Николка подстегнул Чалую. Придерживаясь за ручку плуга, отец замелькал по борозде голыми пятками. Вдогонку боком поскакали грачи, отбивая друг у друга червей.
Глава двадцатая
Не раз Степан собирался навестить Огрехова, но все откладывал, уверяя своих комбедчиков, что дядя Федор не сегодня-завтра появится в сельсовете.
— Да какая там хворь! — говорил Гранкин. — Поел чего-нибудь лишнего…
Матрена долго молчала, не решаясь высказать собственное мнение. Затем неожиданно обронила:
— Медвежья болезнь… Кулаков испугался.
— Ну вот еще, — возразил Степан, улыбаясь. — Нашла пугливого. Он один в кулачных боях полдеревни гонял.
— А видели вы его у Бритяковых амбаров? — спросила Матрена. — То-то, что нет! Он сразу почуял горелое и — в кусты…
Степан не придал значения словам Матрены, однако на сердце остался неприятный осадок. И чем дальше тянулась огреховская болезнь, тем сильнее и глубже волновали сомнения Степана.

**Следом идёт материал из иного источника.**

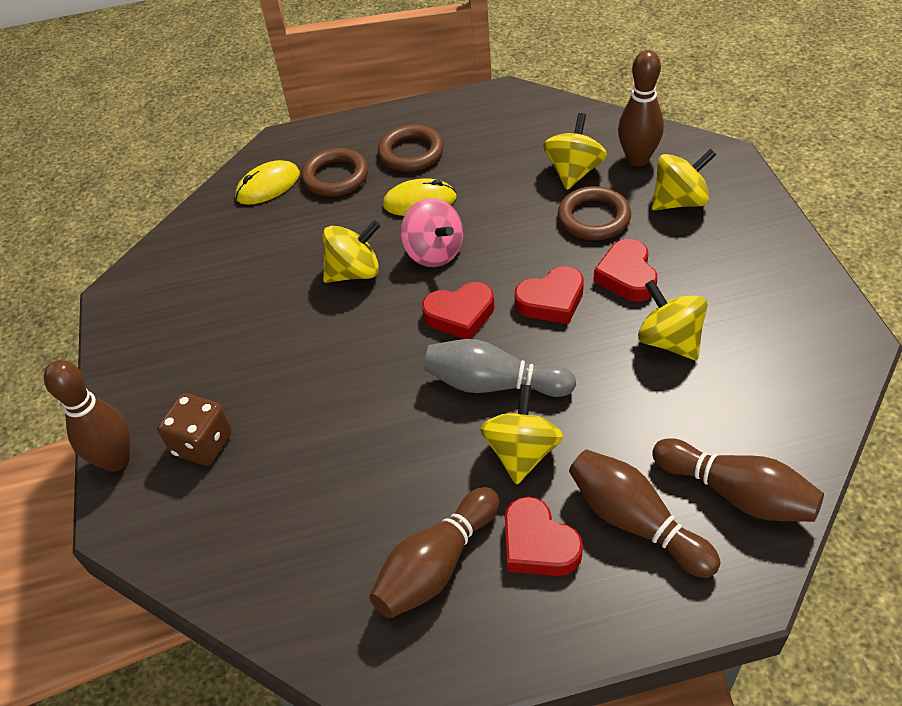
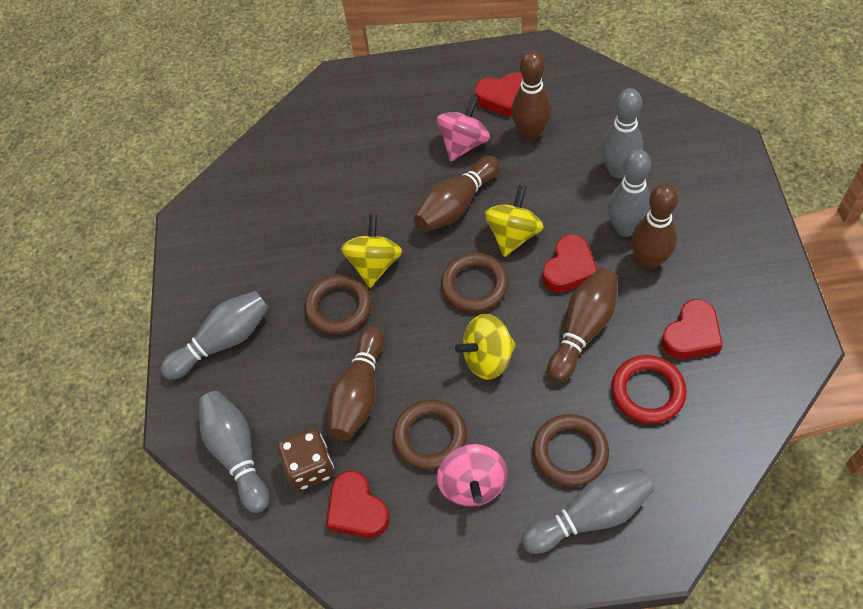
brown ring: [301,148,368,197] [378,125,444,172] [558,186,631,240] = 3 -> [305,274,372,335] [393,400,467,470] [441,253,509,312] [533,414,609,487] = 4
grey bowling pin: [424,339,576,397] = 1 -> [160,291,269,380] [199,391,269,513] [522,469,654,554] [601,88,643,178] [608,149,651,237] = 5
pink spinning top: [401,198,463,267] = 1 -> [437,95,490,162] [437,444,507,507] = 2
red ring: none = 0 -> [611,355,687,424] = 1
yellow mouse: [235,160,300,205] [383,178,457,216] = 2 -> none = 0
yellow spinning top: [322,220,381,283] [480,384,563,485] [543,113,607,190] [638,280,707,360] [652,149,716,210] = 5 -> [341,214,402,288] [455,314,516,380] [484,185,544,257] = 3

Узнав на пахоте от отца, кому принадлежит соседний загон неподнятого пара, Степан окончательно встревожился. Он не мог даже вообразить, чтобы Огрехов, этот крепкий, работящий мужик, запамятовал о земле, отнесся к ней нерадиво. Значит, была основательная на то причина…

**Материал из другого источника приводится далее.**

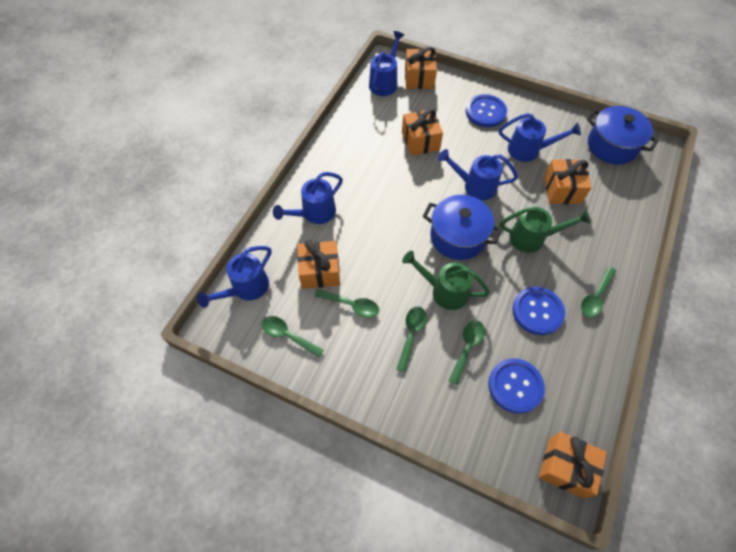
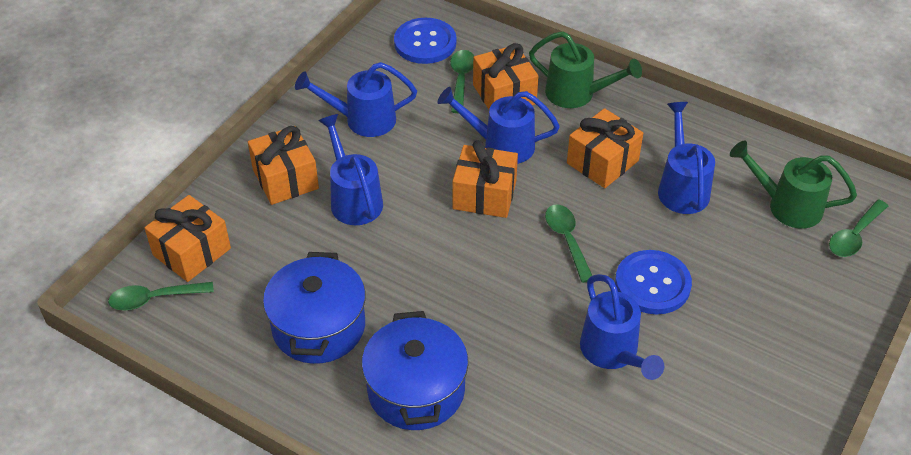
blue button: [466,94,507,127] [488,359,545,414] [512,287,565,335] = 3 -> [394,18,457,64] [615,250,692,314] = 2
green spoon: [262,316,324,358] [314,289,379,317] [396,307,427,372] [448,320,485,385] [581,267,616,317] = 5 -> [108,282,214,310] [450,50,474,113] [545,205,592,283] [829,199,888,257] = 4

Федор Огрехов лежал на печи, задрав рыжую бороду и уставившись тусклым взглядом в потолок, когда отворилась дверь и вошел Степан.
— Здравствуй, дядя Федор! — Степан осмотрелся и, видимо, остался доволен, что застал в избе одного хозяина.
— Доброго здоровья… о-ох, — простонал Огрехов. — Ты, Степан?
— Я.
— Видишь, хвороба проклятая.
— Не поддавайся! Это не хвороба, а контрреволюция, ежели она советское начальство с ног валит! Держись!
Огрехов вымученно усмехнулся на шутку гостя, попросил табачку. Они закурили, украдкой наблюдая друг за другом.
«Вот кто меня зароет! — испугался Огрехов. — От него не утаишь, на три сажени в землю видит…»
…Он не пошел с комбедом вторично к Афанасию Емельянычу, забрался в ригу и оттуда в щелочку видел, как бежал Бритяк с лопатой к амбарам, как ударил Степана.
«Что теперь делать? Куда податься? — спрашивал он себя.
Порой казалось ему, что правильно было бы рассказать Степану о спрятанном в риге Бритяковом хлебе. Но Огрехов тотчас спохватывался.
«А не ищу ли я смерти? Ефим отца родного не пощадил, неужто меня Степан за эдакое дело пожалеет?»
Он решил затихнуть, притаиться, выждать время. Авось пронесет… хлеб спрятан хорошо…
— Держись! — повторил Степан, присаживаясь возле печки на приступок. — Пар я тебе, дядя Федор, подниму. Загоны-то наши рядом. Нынче пошлю за доктором.
— Не посылай, ради Христа! Обмогнусь и так. Чего нового на деревне?
— Эшелон с хлебом готовим к отправке в Москву. Грузим последние вагоны.